• [RECORDED INFORMATION]:
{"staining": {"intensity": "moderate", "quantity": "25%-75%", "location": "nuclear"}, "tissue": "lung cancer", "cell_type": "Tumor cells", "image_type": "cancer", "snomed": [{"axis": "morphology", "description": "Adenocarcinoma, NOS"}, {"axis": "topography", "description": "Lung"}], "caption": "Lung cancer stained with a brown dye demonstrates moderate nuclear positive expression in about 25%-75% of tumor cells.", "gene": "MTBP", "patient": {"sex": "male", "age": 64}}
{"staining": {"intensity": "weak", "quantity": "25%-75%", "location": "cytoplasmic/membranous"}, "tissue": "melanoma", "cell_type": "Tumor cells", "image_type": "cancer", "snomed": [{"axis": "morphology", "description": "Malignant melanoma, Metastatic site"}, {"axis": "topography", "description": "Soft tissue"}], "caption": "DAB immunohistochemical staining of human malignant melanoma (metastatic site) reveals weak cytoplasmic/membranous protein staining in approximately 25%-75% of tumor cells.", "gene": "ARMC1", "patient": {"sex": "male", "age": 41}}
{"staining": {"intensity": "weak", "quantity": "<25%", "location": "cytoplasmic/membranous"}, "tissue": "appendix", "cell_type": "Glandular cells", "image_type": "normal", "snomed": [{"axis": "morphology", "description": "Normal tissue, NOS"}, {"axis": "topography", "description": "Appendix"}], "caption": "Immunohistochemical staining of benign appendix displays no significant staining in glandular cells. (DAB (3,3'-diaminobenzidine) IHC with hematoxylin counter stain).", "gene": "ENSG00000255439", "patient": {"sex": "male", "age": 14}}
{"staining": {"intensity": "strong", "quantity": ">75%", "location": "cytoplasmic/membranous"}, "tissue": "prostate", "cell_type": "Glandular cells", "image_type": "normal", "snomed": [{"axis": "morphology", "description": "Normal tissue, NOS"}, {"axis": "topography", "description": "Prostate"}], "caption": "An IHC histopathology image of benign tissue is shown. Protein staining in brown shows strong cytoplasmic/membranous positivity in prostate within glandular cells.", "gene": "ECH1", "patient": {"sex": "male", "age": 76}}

• [ASSIGNMENT]:
Scan the data above for the string "Normal" and copy each line where it appears.

• [YOUR SOLUTION]:
{"staining": {"intensity": "weak", "quantity": "<25%", "location": "cytoplasmic/membranous"}, "tissue": "appendix", "cell_type": "Glandular cells", "image_type": "normal", "snomed": [{"axis": "morphology", "description": "Normal tissue, NOS"}, {"axis": "topography", "description": "Appendix"}], "caption": "Immunohistochemical staining of benign appendix displays no significant staining in glandular cells. (DAB (3,3'-diaminobenzidine) IHC with hematoxylin counter stain).", "gene": "ENSG00000255439", "patient": {"sex": "male", "age": 14}}
{"staining": {"intensity": "strong", "quantity": ">75%", "location": "cytoplasmic/membranous"}, "tissue": "prostate", "cell_type": "Glandular cells", "image_type": "normal", "snomed": [{"axis": "morphology", "description": "Normal tissue, NOS"}, {"axis": "topography", "description": "Prostate"}], "caption": "An IHC histopathology image of benign tissue is shown. Protein staining in brown shows strong cytoplasmic/membranous positivity in prostate within glandular cells.", "gene": "ECH1", "patient": {"sex": "male", "age": 76}}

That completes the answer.